Decrease in Appetite

Nutrition is an important part of your care. Cancer treatment can affect your appetite and, in some cases, the side effects of treatment can make eating difficult. Ask your oncology care team about nutritional counseling services at your treatment center to help with food choices.

  • Try to eat five or six small meals or snacks throughout the day, instead of 3 larger meals.
  • If you are not eating enough, nutritional supplements may help.
  • You may experience a metallic taste or find that food has no taste at all. You may dislike foods or beverages that you liked before receiving cancer treatment.
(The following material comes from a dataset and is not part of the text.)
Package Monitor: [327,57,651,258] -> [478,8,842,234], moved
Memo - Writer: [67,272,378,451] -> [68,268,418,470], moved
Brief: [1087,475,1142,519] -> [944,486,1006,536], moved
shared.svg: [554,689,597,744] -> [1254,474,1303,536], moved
These symptoms can last for several months or longer after treatment ends.
  • Avoid any food that you think smells or tastes bad. If red meat is a problem, eat chicken, turkey, eggs, dairy products, and fish without a strong smell. Sometimes cold food has less of an odor.
  • Add extra flavor to meat or fish by marinating it in sweet juices, sweet and sour sauce, or dressings. Use seasonings like basil, oregano, or rosemary to add flavor. Bacon, ham, and onion can add flavor to vegetables.

Loss or Thinning of Scalp and Body Hair (Alopecia)

Your hair may become thin, brittle, or may fall out. This typically begins two to three weeks after treatment starts. This hair loss can be all body hair, including pubic, underarm, legs/arms, eyelashes, and nose hairs. The use of scarves, wigs, hats, and hairpieces may help. Hair generally starts to regrow soon after treatment is completed. Remember your hair helps keep you warm in cold weather, so a hat is particularly important in cold weather or to protect you from the sun.

Reproductive Concerns

Exposure of an unborn child to this medication could cause birth defects, so you should not become pregnant or father a child while on this medication. Effective birth control is necessary during treatment. Even if your menstrual cycle stops or you believe you are not producing sperm, you could still be fertile and conceive. After receiving this medication, you should talk to your provider about when it is safe to try to get pregnant or father a child. You should not breastfeed while taking this medication.